> _Aim of the task_
From the first line to the last, retype everything below exactly, minus the pictures.
(Given data Opens)
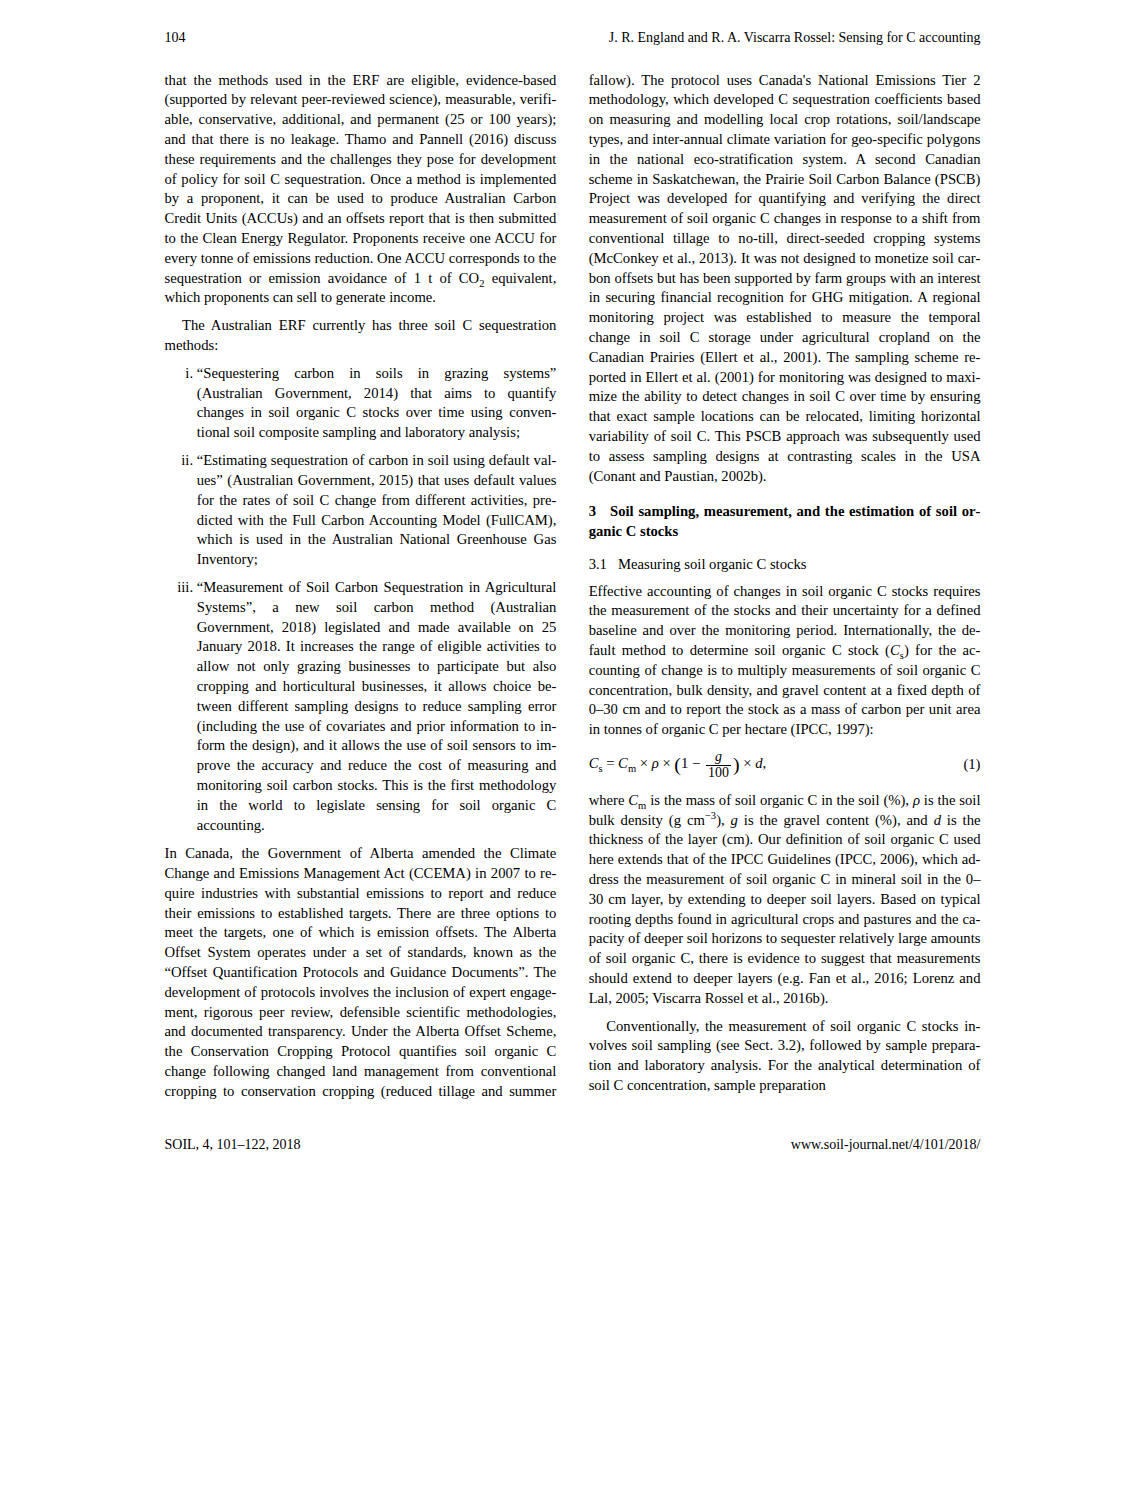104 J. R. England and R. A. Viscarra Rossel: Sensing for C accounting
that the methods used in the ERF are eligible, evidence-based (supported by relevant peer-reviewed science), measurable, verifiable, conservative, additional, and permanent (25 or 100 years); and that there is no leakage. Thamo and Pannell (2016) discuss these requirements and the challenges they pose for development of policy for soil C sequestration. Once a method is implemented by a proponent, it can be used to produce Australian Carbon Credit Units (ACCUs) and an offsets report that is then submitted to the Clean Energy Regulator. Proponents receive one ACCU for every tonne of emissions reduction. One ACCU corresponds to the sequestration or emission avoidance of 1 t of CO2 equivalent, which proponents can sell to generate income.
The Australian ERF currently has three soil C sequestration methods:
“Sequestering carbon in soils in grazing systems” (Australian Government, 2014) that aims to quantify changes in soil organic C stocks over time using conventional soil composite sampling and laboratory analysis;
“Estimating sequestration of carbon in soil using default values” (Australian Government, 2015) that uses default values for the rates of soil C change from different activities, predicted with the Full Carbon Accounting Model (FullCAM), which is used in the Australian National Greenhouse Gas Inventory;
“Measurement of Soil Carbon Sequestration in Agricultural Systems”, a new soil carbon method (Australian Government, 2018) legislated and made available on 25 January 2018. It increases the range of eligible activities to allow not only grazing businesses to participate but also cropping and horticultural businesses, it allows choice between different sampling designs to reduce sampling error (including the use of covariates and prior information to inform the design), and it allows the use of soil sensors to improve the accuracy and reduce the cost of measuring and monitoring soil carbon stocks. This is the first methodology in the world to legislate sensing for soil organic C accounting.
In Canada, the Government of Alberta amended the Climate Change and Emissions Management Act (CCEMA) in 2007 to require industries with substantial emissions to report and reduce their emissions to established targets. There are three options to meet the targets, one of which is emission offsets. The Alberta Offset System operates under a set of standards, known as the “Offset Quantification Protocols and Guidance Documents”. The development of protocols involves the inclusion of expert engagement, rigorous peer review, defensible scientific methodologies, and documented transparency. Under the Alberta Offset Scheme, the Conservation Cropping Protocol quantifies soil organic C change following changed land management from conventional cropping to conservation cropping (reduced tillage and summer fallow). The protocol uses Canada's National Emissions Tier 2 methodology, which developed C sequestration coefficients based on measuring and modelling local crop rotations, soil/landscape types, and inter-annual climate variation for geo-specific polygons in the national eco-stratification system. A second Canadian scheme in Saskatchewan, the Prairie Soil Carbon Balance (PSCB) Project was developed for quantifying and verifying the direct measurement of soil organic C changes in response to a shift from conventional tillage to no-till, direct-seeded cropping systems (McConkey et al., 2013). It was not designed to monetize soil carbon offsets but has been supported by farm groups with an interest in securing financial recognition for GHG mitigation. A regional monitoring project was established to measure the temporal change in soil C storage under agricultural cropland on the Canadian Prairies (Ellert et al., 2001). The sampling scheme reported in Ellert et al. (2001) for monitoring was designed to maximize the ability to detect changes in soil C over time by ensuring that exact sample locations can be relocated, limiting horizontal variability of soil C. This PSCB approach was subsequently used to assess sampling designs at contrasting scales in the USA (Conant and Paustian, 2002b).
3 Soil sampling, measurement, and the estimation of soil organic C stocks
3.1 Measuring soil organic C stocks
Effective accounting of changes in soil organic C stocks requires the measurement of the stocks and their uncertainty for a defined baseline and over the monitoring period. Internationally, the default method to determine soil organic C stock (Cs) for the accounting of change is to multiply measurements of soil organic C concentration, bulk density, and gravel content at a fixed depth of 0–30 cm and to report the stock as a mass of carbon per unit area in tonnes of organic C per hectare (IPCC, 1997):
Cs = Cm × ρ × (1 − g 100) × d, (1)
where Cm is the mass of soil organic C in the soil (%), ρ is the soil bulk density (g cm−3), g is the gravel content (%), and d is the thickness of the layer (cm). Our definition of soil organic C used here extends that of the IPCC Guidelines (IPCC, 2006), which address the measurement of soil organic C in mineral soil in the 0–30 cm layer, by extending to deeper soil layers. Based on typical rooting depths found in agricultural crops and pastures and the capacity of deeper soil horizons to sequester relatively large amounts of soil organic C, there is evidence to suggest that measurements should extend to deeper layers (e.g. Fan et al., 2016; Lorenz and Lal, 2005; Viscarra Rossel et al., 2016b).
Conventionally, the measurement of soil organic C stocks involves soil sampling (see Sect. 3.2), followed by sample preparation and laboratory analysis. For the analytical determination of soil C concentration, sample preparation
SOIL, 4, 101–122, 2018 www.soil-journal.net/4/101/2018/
(Given data Closes)
> _Answer_
104 J. R. England and R. A. Viscarra Rossel: Sensing for C accounting
that the methods used in the ERF are eligible, evidence-based (supported by relevant peer-reviewed science), measurable, verifiable, conservative, additional, and permanent (25 or 100 years); and that there is no leakage. Thamo and Pannell (2016) discuss these requirements and the challenges they pose for development of policy for soil C sequestration. Once a method is implemented by a proponent, it can be used to produce Australian Carbon Credit Units (ACCUs) and an offsets report that is then submitted to the Clean Energy Regulator. Proponents receive one ACCU for every tonne of emissions reduction. One ACCU corresponds to the sequestration or emission avoidance of 1 t of CO2 equivalent, which proponents can sell to generate income.
The Australian ERF currently has three soil C sequestration methods:
“Sequestering carbon in soils in grazing systems” (Australian Government, 2014) that aims to quantify changes in soil organic C stocks over time using conventional soil composite sampling and laboratory analysis;
“Estimating sequestration of carbon in soil using default values” (Australian Government, 2015) that uses default values for the rates of soil C change from different activities, predicted with the Full Carbon Accounting Model (FullCAM), which is used in the Australian National Greenhouse Gas Inventory;
“Measurement of Soil Carbon Sequestration in Agricultural Systems”, a new soil carbon method (Australian Government, 2018) legislated and made available on 25 January 2018. It increases the range of eligible activities to allow not only grazing businesses to participate but also cropping and horticultural businesses, it allows choice between different sampling designs to reduce sampling error (including the use of covariates and prior information to inform the design), and it allows the use of soil sensors to improve the accuracy and reduce the cost of measuring and monitoring soil carbon stocks. This is the first methodology in the world to legislate sensing for soil organic C accounting.
In Canada, the Government of Alberta amended the Climate Change and Emissions Management Act (CCEMA) in 2007 to require industries with substantial emissions to report and reduce their emissions to established targets. There are three options to meet the targets, one of which is emission offsets. The Alberta Offset System operates under a set of standards, known as the “Offset Quantification Protocols and Guidance Documents”. The development of protocols involves the inclusion of expert engagement, rigorous peer review, defensible scientific methodologies, and documented transparency. Under the Alberta Offset Scheme, the Conservation Cropping Protocol quantifies soil organic C change following changed land management from conventional cropping to conservation cropping (reduced tillage and summer fallow). The protocol uses Canada's National Emissions Tier 2 methodology, which developed C sequestration coefficients based on measuring and modelling local crop rotations, soil/landscape types, and inter-annual climate variation for geo-specific polygons in the national eco-stratification system. A second Canadian scheme in Saskatchewan, the Prairie Soil Carbon Balance (PSCB) Project was developed for quantifying and verifying the direct measurement of soil organic C changes in response to a shift from conventional tillage to no-till, direct-seeded cropping systems (McConkey et al., 2013). It was not designed to monetize soil carbon offsets but has been supported by farm groups with an interest in securing financial recognition for GHG mitigation. A regional monitoring project was established to measure the temporal change in soil C storage under agricultural cropland on the Canadian Prairies (Ellert et al., 2001). The sampling scheme reported in Ellert et al. (2001) for monitoring was designed to maximize the ability to detect changes in soil C over time by ensuring that exact sample locations can be relocated, limiting horizontal variability of soil C. This PSCB approach was subsequently used to assess sampling designs at contrasting scales in the USA (Conant and Paustian, 2002b).
3 Soil sampling, measurement, and the estimation of soil organic C stocks
3.1 Measuring soil organic C stocks
Effective accounting of changes in soil organic C stocks requires the measurement of the stocks and their uncertainty for a defined baseline and over the monitoring period. Internationally, the default method to determine soil organic C stock (Cs) for the accounting of change is to multiply measurements of soil organic C concentration, bulk density, and gravel content at a fixed depth of 0–30 cm and to report the stock as a mass of carbon per unit area in tonnes of organic C per hectare (IPCC, 1997):
Cs = Cm × ρ × (1 − g 100) × d, (1)
where Cm is the mass of soil organic C in the soil (%), ρ is the soil bulk density (g cm−3), g is the gravel content (%), and d is the thickness of the layer (cm). Our definition of soil organic C used here extends that of the IPCC Guidelines (IPCC, 2006), which address the measurement of soil organic C in mineral soil in the 0–30 cm layer, by extending to deeper soil layers. Based on typical rooting depths found in agricultural crops and pastures and the capacity of deeper soil horizons to sequester relatively large amounts of soil organic C, there is evidence to suggest that measurements should extend to deeper layers (e.g. Fan et al., 2016; Lorenz and Lal, 2005; Viscarra Rossel et al., 2016b).
Conventionally, the measurement of soil organic C stocks involves soil sampling (see Sect. 3.2), followed by sample preparation and laboratory analysis. For the analytical determination of soil C concentration, sample preparation
SOIL, 4, 101–122, 2018 www.soil-journal.net/4/101/2018/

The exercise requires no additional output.